An American Dilemma, Revisted
In 1944 Gunnar Myrdal, a Swedish sociologist, published the book ‘An American Dilemma’. Myrdal argued America’s dilemma was the contrasting ideals of justice and equal opportunities, on which America was founded, compared to the racial inequality faced by Black America at the time. Myrdal attempted to trace discrimination and show its effects on society.
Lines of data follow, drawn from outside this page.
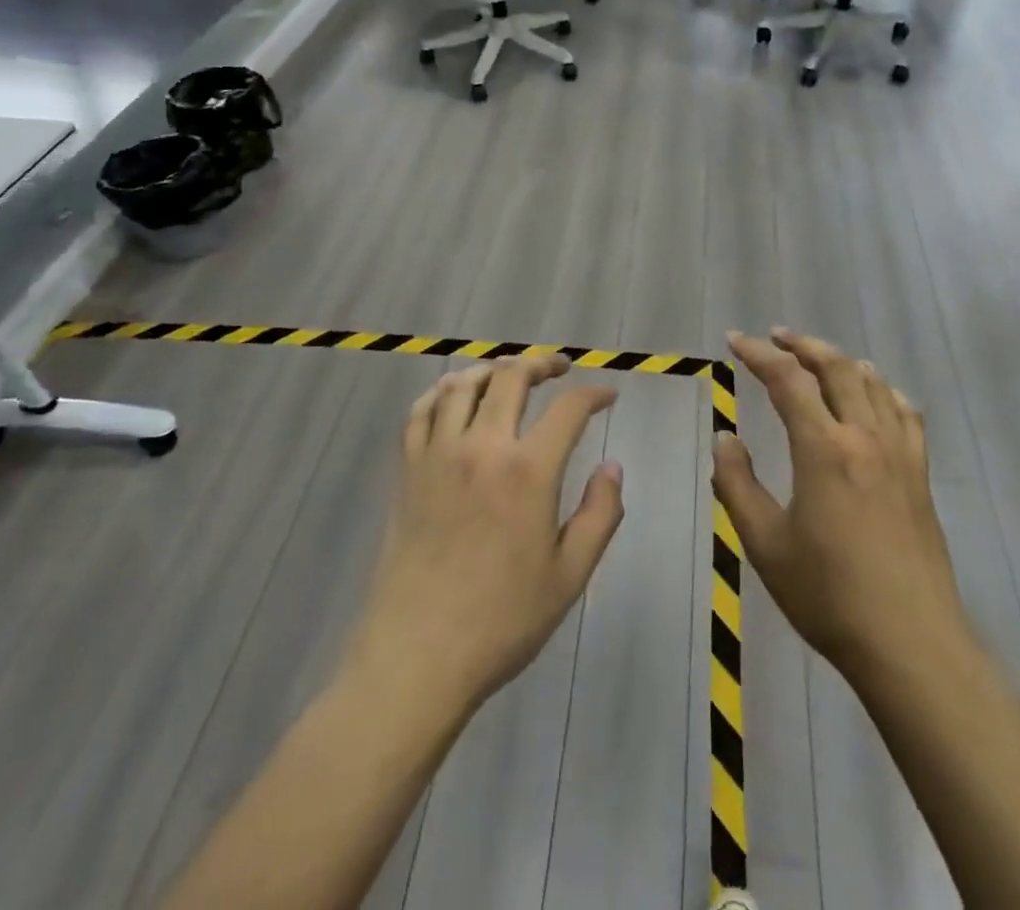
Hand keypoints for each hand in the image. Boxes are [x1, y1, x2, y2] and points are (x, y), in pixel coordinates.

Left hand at [347, 357, 622, 709]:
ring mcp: (438, 455)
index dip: (593, 394)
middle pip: (511, 378)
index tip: (607, 396)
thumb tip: (612, 467)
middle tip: (559, 369)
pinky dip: (441, 393)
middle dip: (542, 363)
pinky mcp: (407, 470)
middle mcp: (482, 447)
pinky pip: (420, 411)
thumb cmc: (502, 621)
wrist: (417, 656)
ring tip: (509, 377)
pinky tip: (454, 397)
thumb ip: (600, 514)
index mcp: (528, 471)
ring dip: (492, 370)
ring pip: (462, 384)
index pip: (568, 408)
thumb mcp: (569, 575)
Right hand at [713, 329, 967, 686]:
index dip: (758, 353)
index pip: (787, 380)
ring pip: (872, 383)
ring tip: (818, 358)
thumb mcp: (765, 544)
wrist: (911, 642)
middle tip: (776, 337)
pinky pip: (905, 413)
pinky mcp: (920, 474)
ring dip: (840, 361)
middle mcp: (864, 436)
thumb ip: (737, 484)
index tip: (735, 340)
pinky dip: (884, 391)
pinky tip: (876, 396)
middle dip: (802, 344)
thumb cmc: (829, 595)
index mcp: (823, 448)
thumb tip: (724, 438)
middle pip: (836, 367)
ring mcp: (899, 453)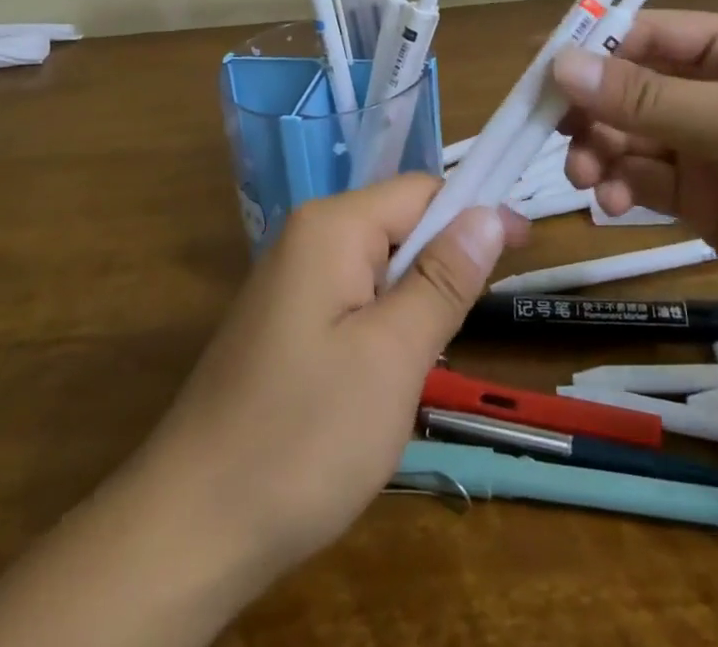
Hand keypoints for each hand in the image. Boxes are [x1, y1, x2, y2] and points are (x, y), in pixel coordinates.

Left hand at [0, 176, 525, 646]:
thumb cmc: (303, 435)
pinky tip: (387, 376)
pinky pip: (354, 299)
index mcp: (332, 227)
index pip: (422, 190)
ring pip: (380, 266)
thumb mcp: (393, 356)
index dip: (476, 212)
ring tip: (427, 362)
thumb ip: (445, 278)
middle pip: (400, 224)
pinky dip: (386, 325)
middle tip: (468, 328)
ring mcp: (292, 281)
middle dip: (444, 263)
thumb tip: (491, 210)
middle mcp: (308, 237)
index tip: (526, 247)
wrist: (191, 527)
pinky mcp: (286, 322)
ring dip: (416, 301)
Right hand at [551, 11, 717, 362]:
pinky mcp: (708, 203)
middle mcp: (716, 92)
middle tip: (557, 137)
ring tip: (588, 180)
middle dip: (591, 110)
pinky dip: (622, 188)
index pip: (645, 35)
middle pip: (628, 89)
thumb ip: (645, 98)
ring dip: (600, 152)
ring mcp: (711, 150)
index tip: (537, 71)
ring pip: (630, 138)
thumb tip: (560, 65)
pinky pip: (647, 182)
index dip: (590, 47)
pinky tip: (615, 204)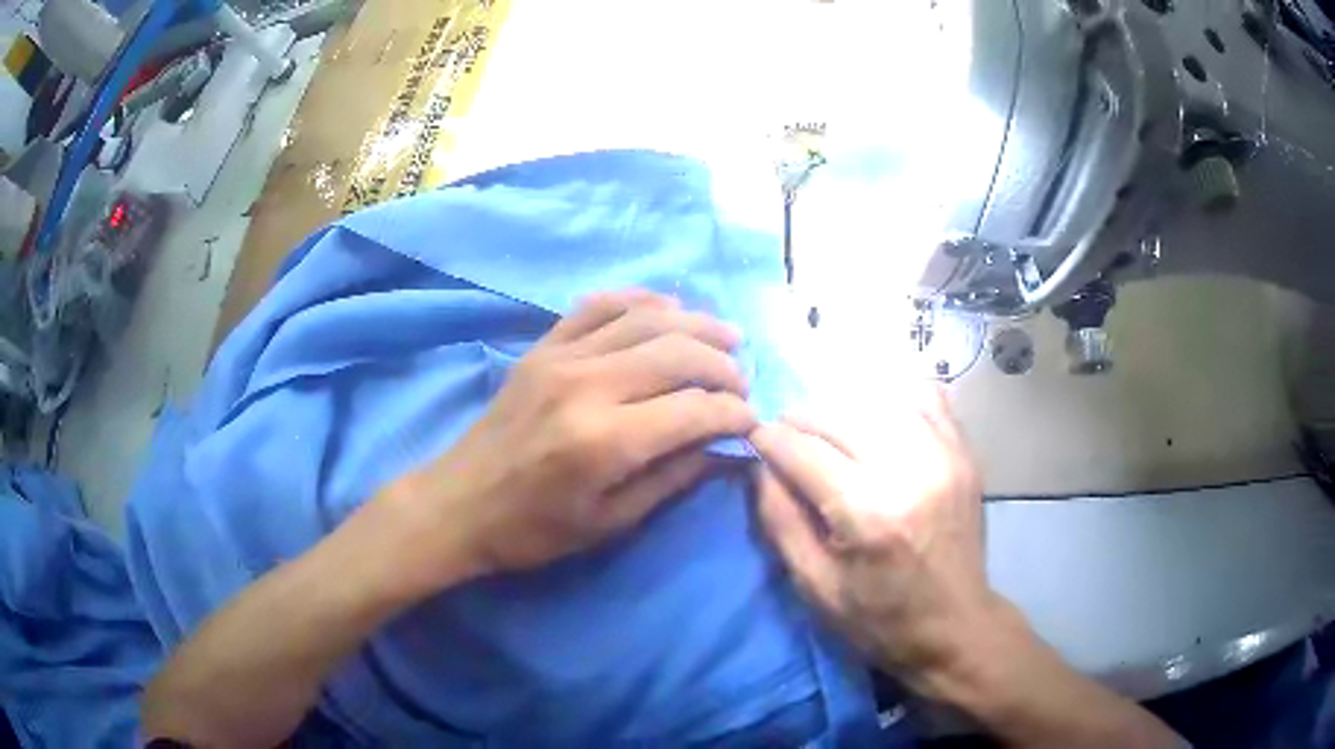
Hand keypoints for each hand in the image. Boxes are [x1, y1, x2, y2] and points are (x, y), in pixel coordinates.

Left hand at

Since 2011, I have been photographing violence, poverty and racial disparity in cities throughout the United States. The dilemma that Gunnar Myrdal argued, in his book from the 40s, is still evident today in many aspects of black life. A disproportionate number of deaths, a growing wealth gap, inequalities in employment, the criminal justice system and education are all problems constantly faced by African American communities living in America. The paradigm of inequality continues to become normality in the United States, often considered one of the greatest countries in the world. This dilemma incites violence and unrest that create lasting physical and psychological effects on many. ‘An American Dilemma, Revisited’ is a document of those who live in this current state of inequality.
About the Photographer
Andrew Renneisen (b.1992) is an American freelance documentary photographer based in Brooklyn, who is interested in documenting conflict, race, and social issues , both domestically and internationally. He is represented by Getty Images Reportage and is a frequent contributor to The New York Times.
Prior to moving to New York City, Andrew attended the S.I. Newhouse School of Public Communications at Syracuse University with focuses on photography and information management & technology. Andrew has interned at The New York Times, The Philadelphia Inquirer, The Press of Atlantic City, and The Wilmington News Journal.
Andrew’s work has been published in The New York Times, The Philadelphia Inquirer, The Los Angeles Times, Bloomberg Businessweek, Mother Jones, Rolling Stone, Stern, TIME, amongst others. He has been honored with awards from American Photography, The Hearst Foundation, College Photographer of the Year and The Alexia Foundation.